[PROBLEM REQUIREMENTS] Copy out all the rows below line for line, with no changes.

** start DATA PROVIDED **

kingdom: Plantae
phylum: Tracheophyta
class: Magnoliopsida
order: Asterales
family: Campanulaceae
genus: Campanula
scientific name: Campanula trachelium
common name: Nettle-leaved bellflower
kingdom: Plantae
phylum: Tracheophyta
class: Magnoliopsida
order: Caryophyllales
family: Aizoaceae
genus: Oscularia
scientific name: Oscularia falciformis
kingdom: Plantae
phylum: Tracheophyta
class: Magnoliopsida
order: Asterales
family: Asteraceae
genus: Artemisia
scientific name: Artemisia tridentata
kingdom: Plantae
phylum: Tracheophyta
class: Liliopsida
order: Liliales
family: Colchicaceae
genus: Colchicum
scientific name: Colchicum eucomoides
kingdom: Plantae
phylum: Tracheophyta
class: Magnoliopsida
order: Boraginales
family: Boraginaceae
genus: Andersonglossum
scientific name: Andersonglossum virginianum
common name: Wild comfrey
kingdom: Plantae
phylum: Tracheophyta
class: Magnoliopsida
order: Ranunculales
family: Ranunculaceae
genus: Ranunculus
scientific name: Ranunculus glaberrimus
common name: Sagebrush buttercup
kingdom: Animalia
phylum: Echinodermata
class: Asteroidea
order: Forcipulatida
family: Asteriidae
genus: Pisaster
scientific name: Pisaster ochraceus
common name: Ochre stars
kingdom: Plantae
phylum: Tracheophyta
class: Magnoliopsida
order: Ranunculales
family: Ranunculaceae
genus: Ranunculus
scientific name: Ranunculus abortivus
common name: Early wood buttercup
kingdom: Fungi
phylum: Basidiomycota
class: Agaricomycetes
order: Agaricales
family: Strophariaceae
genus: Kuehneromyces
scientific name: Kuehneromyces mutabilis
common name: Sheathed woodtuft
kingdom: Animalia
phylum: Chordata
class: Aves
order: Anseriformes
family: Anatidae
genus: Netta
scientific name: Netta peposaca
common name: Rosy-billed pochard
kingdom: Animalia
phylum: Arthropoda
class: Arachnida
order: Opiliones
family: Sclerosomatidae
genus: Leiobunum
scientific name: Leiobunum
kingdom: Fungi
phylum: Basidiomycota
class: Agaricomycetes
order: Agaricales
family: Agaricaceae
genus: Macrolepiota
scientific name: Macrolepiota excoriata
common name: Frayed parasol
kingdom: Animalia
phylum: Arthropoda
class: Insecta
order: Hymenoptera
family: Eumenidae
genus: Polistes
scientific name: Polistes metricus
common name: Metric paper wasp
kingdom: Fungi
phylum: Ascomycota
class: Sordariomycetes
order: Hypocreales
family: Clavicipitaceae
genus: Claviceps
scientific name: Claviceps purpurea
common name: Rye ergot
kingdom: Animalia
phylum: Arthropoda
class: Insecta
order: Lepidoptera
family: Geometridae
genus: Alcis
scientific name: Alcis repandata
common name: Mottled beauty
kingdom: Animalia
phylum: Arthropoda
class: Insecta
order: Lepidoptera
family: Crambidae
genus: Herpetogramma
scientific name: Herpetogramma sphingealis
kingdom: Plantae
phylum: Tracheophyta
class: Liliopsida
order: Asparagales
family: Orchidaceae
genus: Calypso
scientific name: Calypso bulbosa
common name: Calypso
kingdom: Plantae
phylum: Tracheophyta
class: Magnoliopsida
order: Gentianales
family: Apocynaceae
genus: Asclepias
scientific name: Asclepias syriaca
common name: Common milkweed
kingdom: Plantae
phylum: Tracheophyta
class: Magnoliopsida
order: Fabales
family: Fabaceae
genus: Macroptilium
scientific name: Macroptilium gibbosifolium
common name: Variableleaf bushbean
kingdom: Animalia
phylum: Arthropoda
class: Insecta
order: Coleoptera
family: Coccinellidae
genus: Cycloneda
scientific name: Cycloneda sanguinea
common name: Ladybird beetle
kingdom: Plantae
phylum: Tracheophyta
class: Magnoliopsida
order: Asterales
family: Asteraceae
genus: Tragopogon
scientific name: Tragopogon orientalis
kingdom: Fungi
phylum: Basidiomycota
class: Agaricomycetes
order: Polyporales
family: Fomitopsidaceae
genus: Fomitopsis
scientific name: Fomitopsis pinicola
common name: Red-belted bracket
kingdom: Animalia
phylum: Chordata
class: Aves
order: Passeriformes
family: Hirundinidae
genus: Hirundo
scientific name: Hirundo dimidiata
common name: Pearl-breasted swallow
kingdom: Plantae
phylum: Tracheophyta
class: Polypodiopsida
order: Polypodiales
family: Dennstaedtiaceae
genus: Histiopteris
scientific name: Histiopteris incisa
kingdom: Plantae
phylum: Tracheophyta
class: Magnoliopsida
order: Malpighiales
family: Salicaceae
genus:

** end DATA PROVIDED **

[FULL SOLUTION]
kingdom: Plantae
phylum: Tracheophyta
class: Magnoliopsida
order: Asterales
family: Campanulaceae
genus: Campanula
scientific name: Campanula trachelium
common name: Nettle-leaved bellflower
kingdom: Plantae
phylum: Tracheophyta
class: Magnoliopsida
order: Caryophyllales
family: Aizoaceae
genus: Oscularia
scientific name: Oscularia falciformis
kingdom: Plantae
phylum: Tracheophyta
class: Magnoliopsida
order: Asterales
family: Asteraceae
genus: Artemisia
scientific name: Artemisia tridentata
kingdom: Plantae
phylum: Tracheophyta
class: Liliopsida
order: Liliales
family: Colchicaceae
genus: Colchicum
scientific name: Colchicum eucomoides
kingdom: Plantae
phylum: Tracheophyta
class: Magnoliopsida
order: Boraginales
family: Boraginaceae
genus: Andersonglossum
scientific name: Andersonglossum virginianum
common name: Wild comfrey
kingdom: Plantae
phylum: Tracheophyta
class: Magnoliopsida
order: Ranunculales
family: Ranunculaceae
genus: Ranunculus
scientific name: Ranunculus glaberrimus
common name: Sagebrush buttercup
kingdom: Animalia
phylum: Echinodermata
class: Asteroidea
order: Forcipulatida
family: Asteriidae
genus: Pisaster
scientific name: Pisaster ochraceus
common name: Ochre stars
kingdom: Plantae
phylum: Tracheophyta
class: Magnoliopsida
order: Ranunculales
family: Ranunculaceae
genus: Ranunculus
scientific name: Ranunculus abortivus
common name: Early wood buttercup
kingdom: Fungi
phylum: Basidiomycota
class: Agaricomycetes
order: Agaricales
family: Strophariaceae
genus: Kuehneromyces
scientific name: Kuehneromyces mutabilis
common name: Sheathed woodtuft
kingdom: Animalia
phylum: Chordata
class: Aves
order: Anseriformes
family: Anatidae
genus: Netta
scientific name: Netta peposaca
common name: Rosy-billed pochard
kingdom: Animalia
phylum: Arthropoda
class: Arachnida
order: Opiliones
family: Sclerosomatidae
genus: Leiobunum
scientific name: Leiobunum
kingdom: Fungi
phylum: Basidiomycota
class: Agaricomycetes
order: Agaricales
family: Agaricaceae
genus: Macrolepiota
scientific name: Macrolepiota excoriata
common name: Frayed parasol
kingdom: Animalia
phylum: Arthropoda
class: Insecta
order: Hymenoptera
family: Eumenidae
genus: Polistes
scientific name: Polistes metricus
common name: Metric paper wasp
kingdom: Fungi
phylum: Ascomycota
class: Sordariomycetes
order: Hypocreales
family: Clavicipitaceae
genus: Claviceps
scientific name: Claviceps purpurea
common name: Rye ergot
kingdom: Animalia
phylum: Arthropoda
class: Insecta
order: Lepidoptera
family: Geometridae
genus: Alcis
scientific name: Alcis repandata
common name: Mottled beauty
kingdom: Animalia
phylum: Arthropoda
class: Insecta
order: Lepidoptera
family: Crambidae
genus: Herpetogramma
scientific name: Herpetogramma sphingealis
kingdom: Plantae
phylum: Tracheophyta
class: Liliopsida
order: Asparagales
family: Orchidaceae
genus: Calypso
scientific name: Calypso bulbosa
common name: Calypso
kingdom: Plantae
phylum: Tracheophyta
class: Magnoliopsida
order: Gentianales
family: Apocynaceae
genus: Asclepias
scientific name: Asclepias syriaca
common name: Common milkweed
kingdom: Plantae
phylum: Tracheophyta
class: Magnoliopsida
order: Fabales
family: Fabaceae
genus: Macroptilium
scientific name: Macroptilium gibbosifolium
common name: Variableleaf bushbean
kingdom: Animalia
phylum: Arthropoda
class: Insecta
order: Coleoptera
family: Coccinellidae
genus: Cycloneda
scientific name: Cycloneda sanguinea
common name: Ladybird beetle
kingdom: Plantae
phylum: Tracheophyta
class: Magnoliopsida
order: Asterales
family: Asteraceae
genus: Tragopogon
scientific name: Tragopogon orientalis
kingdom: Fungi
phylum: Basidiomycota
class: Agaricomycetes
order: Polyporales
family: Fomitopsidaceae
genus: Fomitopsis
scientific name: Fomitopsis pinicola
common name: Red-belted bracket
kingdom: Animalia
phylum: Chordata
class: Aves
order: Passeriformes
family: Hirundinidae
genus: Hirundo
scientific name: Hirundo dimidiata
common name: Pearl-breasted swallow
kingdom: Plantae
phylum: Tracheophyta
class: Polypodiopsida
order: Polypodiales
family: Dennstaedtiaceae
genus: Histiopteris
scientific name: Histiopteris incisa
kingdom: Plantae
phylum: Tracheophyta
class: Magnoliopsida
order: Malpighiales
family: Salicaceae
genus:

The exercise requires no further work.